_The task_
Find the line that contains "места связывания вируса гриппа", then repeat it and each line after it to the end of the records, exactly.

_Material for this task_

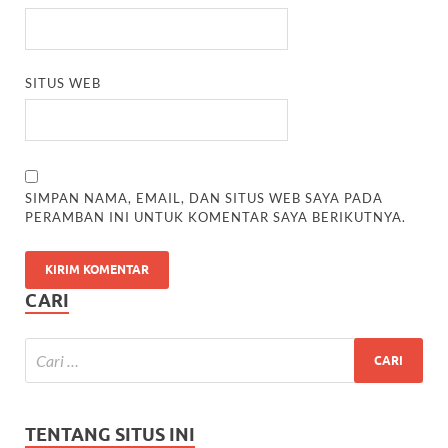
SITUS WEB
SIMPAN NAMA, EMAIL, DAN SITUS WEB SAYA PADA
PERAMBAN INI UNTUK KOMENTAR SAYA BERIKUTNYA.
CARI
TENTANG SITUS INI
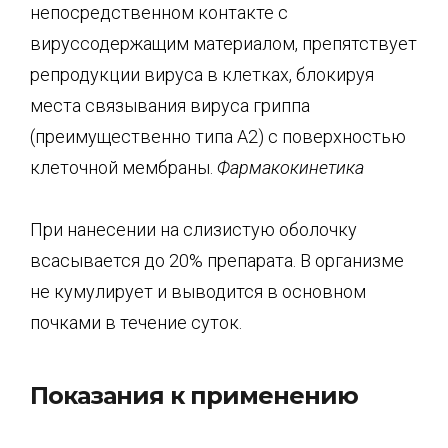
непосредственном контакте с
вируссодержащим материалом, препятствует
репродукции вируса в клетках, блокируя
места связывания вируса гриппа
(преимущественно типа А2) с поверхностью
клеточной мембраны.
Фармакокинетика
При нанесении на слизистую оболочку
всасывается до 20% препарата. В организме
не кумулирует и выводится в основном
почками в течение суток.
Показания к применению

_Output for this exercise_
места связывания вируса гриппа
(преимущественно типа А2) с поверхностью
клеточной мембраны.
Фармакокинетика
При нанесении на слизистую оболочку
всасывается до 20% препарата. В организме
не кумулирует и выводится в основном
почками в течение суток.
Показания к применению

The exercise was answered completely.